_EXERCISE PROMPT:_ Format everything from the start of the entries down to and including the line containing "A: It is outdoors." as a Markdown table with the columns Row and Line. Put one line per row, skip blank lines, and leave the pictures out.

_RECORDS FOR THE EXERCISE:_
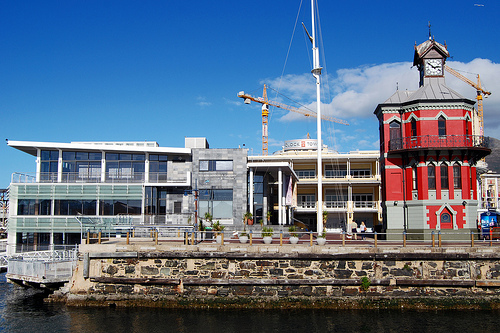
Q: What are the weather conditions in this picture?
A: It is clear.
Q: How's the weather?
A: It is clear.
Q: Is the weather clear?
A: Yes, it is clear.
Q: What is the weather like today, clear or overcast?
A: It is clear.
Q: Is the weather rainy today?
A: No, it is clear.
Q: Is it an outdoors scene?
A: Yes, it is outdoors.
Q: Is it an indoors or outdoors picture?
A: It is outdoors.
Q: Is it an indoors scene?
A: No, it is outdoors.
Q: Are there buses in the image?
A: No, there are no buses.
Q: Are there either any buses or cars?
A: No, there are no buses or cars.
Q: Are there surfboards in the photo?
A: No, there are no surfboards.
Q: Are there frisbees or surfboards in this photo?
A: No, there are no surfboards or frisbees.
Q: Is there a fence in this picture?
A: Yes, there is a fence.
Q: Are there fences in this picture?
A: Yes, there is a fence.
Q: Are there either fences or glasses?
A: Yes, there is a fence.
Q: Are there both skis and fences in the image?
A: No, there is a fence but no skis.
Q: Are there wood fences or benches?
A: Yes, there is a wood fence.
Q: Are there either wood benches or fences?
A: Yes, there is a wood fence.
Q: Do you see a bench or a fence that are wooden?
A: Yes, the fence is wooden.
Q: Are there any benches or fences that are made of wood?
A: Yes, the fence is made of wood.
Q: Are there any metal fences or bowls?
A: Yes, there is a metal fence.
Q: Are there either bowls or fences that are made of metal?
A: Yes, the fence is made of metal.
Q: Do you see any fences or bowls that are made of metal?
A: Yes, the fence is made of metal.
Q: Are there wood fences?
A: Yes, there is a wood fence.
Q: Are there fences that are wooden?
A: Yes, there is a fence that is wooden.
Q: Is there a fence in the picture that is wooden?
A: Yes, there is a fence that is wooden.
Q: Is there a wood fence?
A: Yes, there is a fence that is made of wood.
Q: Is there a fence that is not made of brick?
A: Yes, there is a fence that is made of wood.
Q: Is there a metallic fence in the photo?
A: Yes, there is a metal fence.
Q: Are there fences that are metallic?
A: Yes, there is a fence that is metallic.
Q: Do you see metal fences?
A: Yes, there is a fence that is made of metal.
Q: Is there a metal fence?
A: Yes, there is a fence that is made of metal.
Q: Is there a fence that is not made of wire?
A: Yes, there is a fence that is made of metal.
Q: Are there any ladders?
A: No, there are no ladders.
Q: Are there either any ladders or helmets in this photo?
A: No, there are no ladders or helmets.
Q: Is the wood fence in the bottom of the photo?
A: Yes, the fence is in the bottom of the image.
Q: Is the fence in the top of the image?
A: No, the fence is in the bottom of the image.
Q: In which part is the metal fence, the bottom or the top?
A: The fence is in the bottom of the image.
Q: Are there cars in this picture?
A: No, there are no cars.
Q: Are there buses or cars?
A: No, there are no cars or buses.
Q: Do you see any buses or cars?
A: No, there are no cars or buses.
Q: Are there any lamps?
A: No, there are no lamps.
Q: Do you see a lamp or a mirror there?
A: No, there are no lamps or mirrors.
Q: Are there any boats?
A: Yes, there is a boat.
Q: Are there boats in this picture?
A: Yes, there is a boat.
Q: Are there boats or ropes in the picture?
A: Yes, there is a boat.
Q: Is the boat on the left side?
A: Yes, the boat is on the left of the image.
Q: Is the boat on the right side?
A: No, the boat is on the left of the image.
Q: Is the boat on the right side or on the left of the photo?
A: The boat is on the left of the image.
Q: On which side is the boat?
A: The boat is on the left of the image.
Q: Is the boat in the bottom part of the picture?
A: Yes, the boat is in the bottom of the image.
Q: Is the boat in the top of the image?
A: No, the boat is in the bottom of the image.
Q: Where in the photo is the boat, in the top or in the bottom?
A: The boat is in the bottom of the image.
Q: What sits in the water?
A: The boat sits in the water.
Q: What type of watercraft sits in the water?
A: The watercraft is a boat.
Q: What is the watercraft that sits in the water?
A: The watercraft is a boat.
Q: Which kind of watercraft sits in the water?
A: The watercraft is a boat.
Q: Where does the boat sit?
A: The boat sits in the water.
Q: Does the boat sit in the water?
A: Yes, the boat sits in the water.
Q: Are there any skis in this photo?
A: No, there are no skis.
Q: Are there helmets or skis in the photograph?
A: No, there are no skis or helmets.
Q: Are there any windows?
A: Yes, there is a window.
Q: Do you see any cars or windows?
A: Yes, there is a window.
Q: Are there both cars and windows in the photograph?
A: No, there is a window but no cars.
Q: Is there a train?
A: No, there are no trains.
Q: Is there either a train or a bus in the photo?
A: No, there are no trains or buses.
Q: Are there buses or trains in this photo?
A: No, there are no trains or buses.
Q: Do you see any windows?
A: Yes, there is a window.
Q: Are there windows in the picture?
A: Yes, there is a window.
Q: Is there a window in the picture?
A: Yes, there is a window.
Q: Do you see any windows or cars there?
A: Yes, there is a window.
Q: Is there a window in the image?
A: Yes, there is a window.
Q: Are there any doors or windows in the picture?
A: Yes, there is a window.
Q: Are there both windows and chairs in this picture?
A: No, there is a window but no chairs.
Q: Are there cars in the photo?
A: No, there are no cars.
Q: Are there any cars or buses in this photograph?
A: No, there are no cars or buses.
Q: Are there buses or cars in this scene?
A: No, there are no cars or buses.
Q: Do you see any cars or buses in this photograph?
A: No, there are no cars or buses.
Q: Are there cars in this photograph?
A: No, there are no cars.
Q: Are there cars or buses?
A: No, there are no cars or buses.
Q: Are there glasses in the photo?
A: No, there are no glasses.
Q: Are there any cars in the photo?
A: No, there are no cars.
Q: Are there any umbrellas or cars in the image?
A: No, there are no cars or umbrellas.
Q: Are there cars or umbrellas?
A: No, there are no cars or umbrellas.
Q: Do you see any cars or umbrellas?
A: No, there are no cars or umbrellas.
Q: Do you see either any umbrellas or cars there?
A: No, there are no cars or umbrellas.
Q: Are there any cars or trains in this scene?
A: No, there are no cars or trains.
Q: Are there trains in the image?
A: No, there are no trains.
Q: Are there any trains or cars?
A: No, there are no trains or cars.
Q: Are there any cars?
A: No, there are no cars.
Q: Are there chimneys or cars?
A: No, there are no cars or chimneys.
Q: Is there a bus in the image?
A: No, there are no buses.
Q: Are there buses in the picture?
A: No, there are no buses.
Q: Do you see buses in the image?
A: No, there are no buses.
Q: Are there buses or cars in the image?
A: No, there are no buses or cars.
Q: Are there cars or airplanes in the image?
A: No, there are no cars or airplanes.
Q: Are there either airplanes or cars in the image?
A: No, there are no cars or airplanes.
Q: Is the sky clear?
A: Yes, the sky is clear.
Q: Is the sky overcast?
A: No, the sky is clear.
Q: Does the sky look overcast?
A: No, the sky is clear.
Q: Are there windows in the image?
A: Yes, there is a window.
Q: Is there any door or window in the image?
A: Yes, there is a window.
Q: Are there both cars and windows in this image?
A: No, there is a window but no cars.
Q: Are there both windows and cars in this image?
A: No, there is a window but no cars.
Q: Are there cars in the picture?
A: No, there are no cars.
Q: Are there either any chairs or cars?
A: No, there are no cars or chairs.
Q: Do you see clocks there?
A: Yes, there is a clock.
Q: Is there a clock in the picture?
A: Yes, there is a clock.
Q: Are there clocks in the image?
A: Yes, there is a clock.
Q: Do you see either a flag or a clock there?
A: Yes, there is a clock.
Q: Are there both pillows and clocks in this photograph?
A: No, there is a clock but no pillows.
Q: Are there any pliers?
A: No, there are no pliers.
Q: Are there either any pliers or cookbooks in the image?
A: No, there are no pliers or cookbooks.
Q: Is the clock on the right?
A: Yes, the clock is on the right of the image.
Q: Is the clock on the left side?
A: No, the clock is on the right of the image.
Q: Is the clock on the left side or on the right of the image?
A: The clock is on the right of the image.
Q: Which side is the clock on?
A: The clock is on the right of the image.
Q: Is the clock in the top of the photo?
A: Yes, the clock is in the top of the image.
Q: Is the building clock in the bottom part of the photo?
A: No, the clock is in the top of the image.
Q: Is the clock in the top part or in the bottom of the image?
A: The clock is in the top of the image.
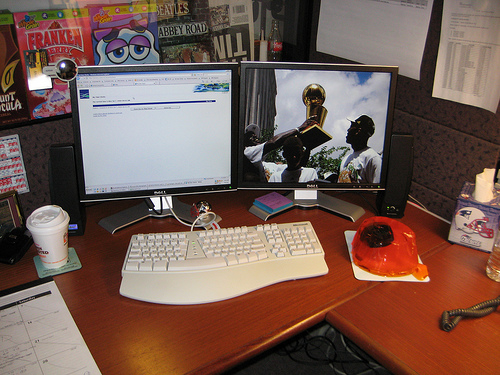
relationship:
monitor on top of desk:
[64, 44, 247, 210] [3, 186, 498, 374]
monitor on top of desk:
[235, 45, 404, 212] [3, 186, 498, 374]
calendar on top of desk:
[1, 268, 100, 374] [3, 186, 498, 374]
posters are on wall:
[3, 0, 269, 142] [1, 1, 499, 210]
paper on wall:
[425, 4, 500, 127] [1, 1, 499, 210]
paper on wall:
[313, 0, 433, 84] [1, 1, 499, 210]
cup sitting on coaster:
[20, 200, 79, 282] [25, 240, 85, 276]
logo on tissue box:
[459, 201, 475, 223] [444, 168, 498, 260]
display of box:
[2, 8, 166, 123] [13, 6, 94, 125]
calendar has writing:
[1, 268, 100, 374] [3, 310, 38, 373]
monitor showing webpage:
[64, 44, 247, 210] [81, 76, 228, 181]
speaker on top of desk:
[38, 135, 99, 238] [3, 186, 498, 374]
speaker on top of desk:
[383, 126, 415, 223] [3, 186, 498, 374]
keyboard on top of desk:
[112, 213, 339, 314] [3, 186, 498, 374]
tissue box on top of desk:
[444, 168, 498, 260] [3, 186, 498, 374]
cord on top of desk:
[439, 291, 499, 342] [3, 186, 498, 374]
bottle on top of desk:
[485, 216, 498, 280] [3, 186, 498, 374]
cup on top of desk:
[20, 200, 79, 282] [3, 186, 498, 374]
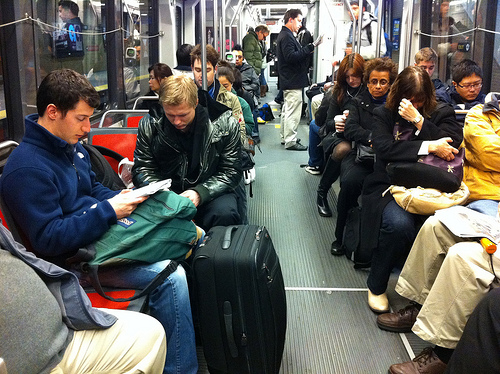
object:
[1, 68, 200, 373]
man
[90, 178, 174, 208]
paper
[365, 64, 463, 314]
person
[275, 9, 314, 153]
man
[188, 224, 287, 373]
suitcase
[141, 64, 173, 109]
woman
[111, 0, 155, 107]
window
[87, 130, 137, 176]
seat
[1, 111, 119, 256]
coat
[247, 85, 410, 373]
aisle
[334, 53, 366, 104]
hair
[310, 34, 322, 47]
paper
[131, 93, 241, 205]
jacket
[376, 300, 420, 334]
shoe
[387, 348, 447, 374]
shoe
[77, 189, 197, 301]
backpack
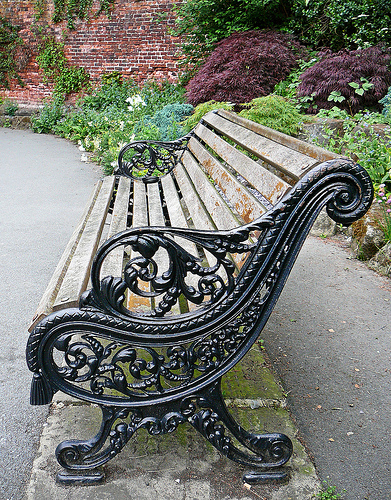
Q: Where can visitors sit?
A: Bench.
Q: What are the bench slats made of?
A: Wood.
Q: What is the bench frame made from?
A: Metal.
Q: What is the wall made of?
A: Brick.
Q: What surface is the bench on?
A: Concrete.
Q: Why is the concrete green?
A: Mold.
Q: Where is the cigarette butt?
A: By the back bench foot.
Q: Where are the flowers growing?
A: Garden.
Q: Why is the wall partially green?
A: Vines.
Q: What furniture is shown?
A: Bench.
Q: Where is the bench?
A: Park.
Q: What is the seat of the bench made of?
A: Wood.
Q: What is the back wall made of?
A: Brick.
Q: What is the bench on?
A: Slab.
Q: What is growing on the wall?
A: Plants.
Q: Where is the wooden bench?
A: In a garden.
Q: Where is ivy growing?
A: On brick wall.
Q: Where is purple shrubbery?
A: In background on right.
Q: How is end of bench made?
A: Ornate scrollwork.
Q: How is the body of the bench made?
A: Out of wood.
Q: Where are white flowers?
A: Between wall and bench.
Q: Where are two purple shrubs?
A: On right side in background.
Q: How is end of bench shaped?
A: Curved.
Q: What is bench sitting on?
A: A concrete pad.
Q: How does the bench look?
A: Wood looks faded.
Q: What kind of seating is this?
A: Bench.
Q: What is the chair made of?
A: Wood and metal.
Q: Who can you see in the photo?
A: No one.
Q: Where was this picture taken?
A: Park.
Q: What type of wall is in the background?
A: Brick wall.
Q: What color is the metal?
A: Black.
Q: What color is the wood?
A: Brown.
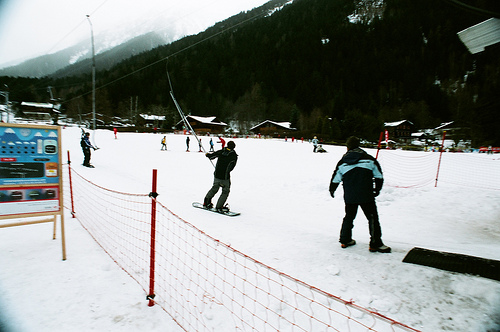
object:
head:
[345, 136, 360, 151]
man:
[328, 136, 391, 254]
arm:
[328, 163, 345, 192]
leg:
[339, 202, 360, 245]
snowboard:
[192, 202, 240, 217]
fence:
[59, 160, 424, 332]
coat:
[328, 149, 384, 204]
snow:
[115, 150, 184, 188]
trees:
[240, 59, 341, 121]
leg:
[358, 199, 385, 246]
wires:
[59, 1, 290, 104]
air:
[0, 45, 22, 62]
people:
[202, 140, 238, 212]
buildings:
[383, 119, 417, 142]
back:
[458, 19, 498, 55]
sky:
[83, 4, 151, 35]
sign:
[0, 122, 63, 216]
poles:
[183, 115, 216, 169]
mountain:
[269, 22, 415, 113]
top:
[205, 147, 238, 177]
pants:
[204, 176, 231, 209]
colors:
[331, 158, 383, 183]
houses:
[250, 119, 297, 139]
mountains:
[361, 0, 500, 111]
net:
[61, 164, 420, 332]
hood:
[342, 148, 363, 164]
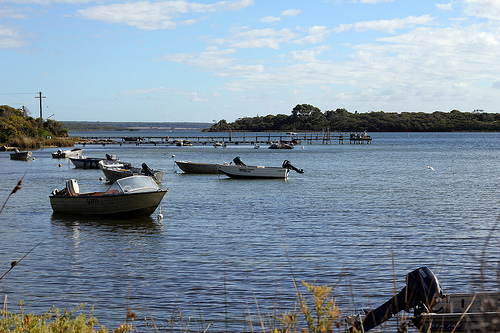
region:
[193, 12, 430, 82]
white clouds in the sky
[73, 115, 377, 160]
a wooden boat dock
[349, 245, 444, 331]
a black boat motor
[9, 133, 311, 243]
several boats in the water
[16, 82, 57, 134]
an wooden electrical pole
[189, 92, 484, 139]
trees growing in a row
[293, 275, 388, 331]
grass and weeds growing by the water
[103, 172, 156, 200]
a boats windshield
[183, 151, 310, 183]
a white boat with a black motor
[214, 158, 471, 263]
a large body of water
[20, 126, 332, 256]
a lot of parked boats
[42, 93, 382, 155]
dock for boat parking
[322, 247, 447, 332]
trolling motor for aluminum boat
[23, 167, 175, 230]
speed boat with wind shield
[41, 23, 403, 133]
cloudy bright blue sky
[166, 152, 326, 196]
two boats parked together in water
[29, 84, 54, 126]
electrical wire pole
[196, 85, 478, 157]
trees on a shoreline off the water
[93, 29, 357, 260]
boats in a lake on a bright day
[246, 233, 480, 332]
grass and weeds next to the lake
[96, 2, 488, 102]
partly cloudy blue sky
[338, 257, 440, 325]
outboard motor on a boat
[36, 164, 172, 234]
empty boat with buoy in the water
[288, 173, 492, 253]
calm water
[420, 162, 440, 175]
white bird flying over the water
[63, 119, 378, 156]
long wooden boat dock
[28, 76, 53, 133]
brown telephone pole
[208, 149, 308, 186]
small white fishing boat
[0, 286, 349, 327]
plants growing on the shore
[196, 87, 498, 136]
peninsula extending into the water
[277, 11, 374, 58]
white clouds in the sky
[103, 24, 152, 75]
blue sky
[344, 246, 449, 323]
a black outboard boat motor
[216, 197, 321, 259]
light choppiness on the water's surface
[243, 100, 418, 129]
deciduous trees with leaves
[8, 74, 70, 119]
power lines on a pole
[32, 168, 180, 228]
white boat in the water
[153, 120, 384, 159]
boat dock in the water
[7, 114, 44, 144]
green shrubs on a hill side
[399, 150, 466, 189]
a bird flying over the water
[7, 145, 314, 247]
Seven boat on the water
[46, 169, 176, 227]
Boat with a window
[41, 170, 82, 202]
Engine of boat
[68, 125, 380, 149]
Pier in a body of water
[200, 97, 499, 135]
Trees next to water body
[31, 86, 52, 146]
Electrical pole close to body water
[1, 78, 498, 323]
Boats in body water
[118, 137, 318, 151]
Boats next to pier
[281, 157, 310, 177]
Engine of white boat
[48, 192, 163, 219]
Hull of boat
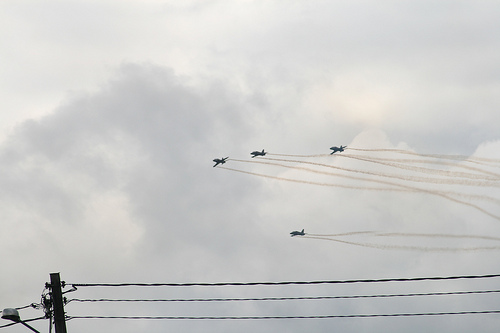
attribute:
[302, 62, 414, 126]
white cloud — bright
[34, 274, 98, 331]
pole — black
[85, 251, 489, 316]
power lines — Overhead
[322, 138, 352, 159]
plane —  in air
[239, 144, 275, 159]
plane —  in air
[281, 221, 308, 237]
plane —  in air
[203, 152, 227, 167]
plane —  in air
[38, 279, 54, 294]
knob — Pea knob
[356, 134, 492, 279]
smoke —  in air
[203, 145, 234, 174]
plane — leading plane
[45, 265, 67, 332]
pole — power pole, Electrical power pole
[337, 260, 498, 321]
lines — black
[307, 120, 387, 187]
plane — fourth plane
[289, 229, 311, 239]
plane — lowest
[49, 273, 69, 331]
pole — power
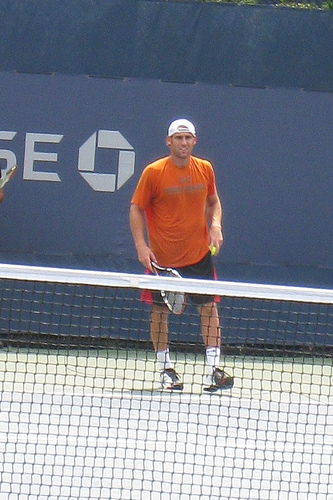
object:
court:
[0, 3, 332, 498]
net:
[0, 262, 333, 499]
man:
[128, 117, 235, 399]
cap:
[166, 115, 201, 140]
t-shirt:
[132, 154, 219, 272]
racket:
[147, 259, 190, 322]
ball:
[210, 243, 218, 255]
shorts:
[140, 251, 223, 310]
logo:
[0, 128, 136, 194]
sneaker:
[159, 364, 185, 392]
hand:
[208, 225, 226, 253]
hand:
[138, 246, 159, 273]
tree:
[202, 1, 332, 14]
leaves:
[320, 0, 331, 15]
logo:
[156, 173, 208, 201]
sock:
[202, 346, 223, 372]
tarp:
[0, 1, 332, 352]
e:
[22, 129, 64, 188]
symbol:
[77, 128, 136, 199]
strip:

_TASK RESPONSE:_
| Row | Line |
|---|---|
| 1 | Q: What are the weather conditions in this picture? |
| 2 | A: It is clear. |
| 3 | Q: How's the weather? |
| 4 | A: It is clear. |
| 5 | Q: Is the weather clear? |
| 6 | A: Yes, it is clear. |
| 7 | Q: What is the weather like today, clear or overcast? |
| 8 | A: It is clear. |
| 9 | Q: Is the weather rainy today? |
| 10 | A: No, it is clear. |
| 11 | Q: Is it an outdoors scene? |
| 12 | A: Yes, it is outdoors. |
| 13 | Q: Is it an indoors or outdoors picture? |
| 14 | A: It is outdoors. |